ABSTRACT=Background: Copper, as a phytonutrient, exhibits potent activity against numerous diseases. Recently, a novel mechanism of cell death, termed “cuproptosis,” has been discovered and found to impact energy metabolism through copper, resulting in the induction of multiple cuproptosis-related genes. Hepatocellular carcinoma (HCC) is a widely prevalent cancer with a poor prognosis and frequent metastasis. Hence, early diagnosis followed by targeted therapy is imperative for improving these patients’ outcomes. In this study, we present a novel scoring system based on ten cuproptosis-related genes (CRGs) to more accurately predict tumor progression and metastasis.
Methods: We comprehensively evaluated cuproptosis patterns in HCC specimens obtained from two databases and a real-world cohort. Then 10 CRGs were analyzed in conjunction with immune cell infiltration signatures in the tumor microenvironment (TME), and we constructed risk signatures to assess the impact of cuproptosis on HCC and investigated the functional effects of these genes on HCC cells, as well as their potential influence on the efficacy of immunotherapy and targeted therapy drugs.
Results: Our analysis revealed two unique cuproptosis-associated mutational patterns that exhibited distinct immune cell infiltration characteristics and survival probabilities. Previous studies demonstrated that assessing cuproptosis-induced tumor mutational patterns provided valuable insights into tumor stage, phenotype, stromal activity, genetic diversity, and patient prognosis.
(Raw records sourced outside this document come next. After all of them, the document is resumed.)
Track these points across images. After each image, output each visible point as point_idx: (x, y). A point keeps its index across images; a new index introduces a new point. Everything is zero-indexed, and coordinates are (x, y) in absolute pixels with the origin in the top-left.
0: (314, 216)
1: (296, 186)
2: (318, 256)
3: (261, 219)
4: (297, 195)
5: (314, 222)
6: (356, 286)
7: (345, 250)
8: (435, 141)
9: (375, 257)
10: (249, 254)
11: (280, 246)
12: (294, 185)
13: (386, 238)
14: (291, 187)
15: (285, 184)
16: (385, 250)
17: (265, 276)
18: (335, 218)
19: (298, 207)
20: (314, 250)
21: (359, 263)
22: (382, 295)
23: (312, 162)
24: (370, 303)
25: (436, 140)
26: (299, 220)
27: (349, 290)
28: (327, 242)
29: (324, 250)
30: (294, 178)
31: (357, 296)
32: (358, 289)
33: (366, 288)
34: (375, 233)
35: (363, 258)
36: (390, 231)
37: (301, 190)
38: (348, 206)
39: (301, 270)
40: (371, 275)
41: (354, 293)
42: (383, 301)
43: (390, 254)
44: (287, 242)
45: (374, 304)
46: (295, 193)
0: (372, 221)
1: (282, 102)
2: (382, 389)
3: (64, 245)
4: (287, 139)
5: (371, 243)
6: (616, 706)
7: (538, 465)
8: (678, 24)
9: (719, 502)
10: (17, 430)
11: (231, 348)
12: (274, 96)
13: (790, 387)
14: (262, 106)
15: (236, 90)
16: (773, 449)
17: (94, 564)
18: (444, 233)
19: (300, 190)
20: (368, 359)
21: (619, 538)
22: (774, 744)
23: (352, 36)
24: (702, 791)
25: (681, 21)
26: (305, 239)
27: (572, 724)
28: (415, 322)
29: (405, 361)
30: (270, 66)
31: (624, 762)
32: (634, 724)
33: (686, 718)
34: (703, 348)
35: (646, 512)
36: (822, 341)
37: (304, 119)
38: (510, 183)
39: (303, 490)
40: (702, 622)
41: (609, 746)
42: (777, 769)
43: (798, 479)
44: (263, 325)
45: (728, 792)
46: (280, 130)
Herein, our high-risk scores were associated with poorer survival rates and reduced efficacy of anti-PD-L1/CTLA4 immunotherapy, and first-line targeted drugs. Moreover, cytological functional assays revealed that CDKN2A and GLS promoted the proliferation and migration of HCC cells while inhibiting copper-dependent cell death.
Conclusions: HCC patients with high-risk scores had significantly poorer treatment outcomes and survival rates, thereby highlighting the significant role of cuproptosis in HCC development. Thus, accurately quantifying cuproptosis-related tumor characteristics can aid in phenotypic categorization, thereby enabling personalized and targeted therapeutic approaches, as well as precise prediction of prognosis and metastasis.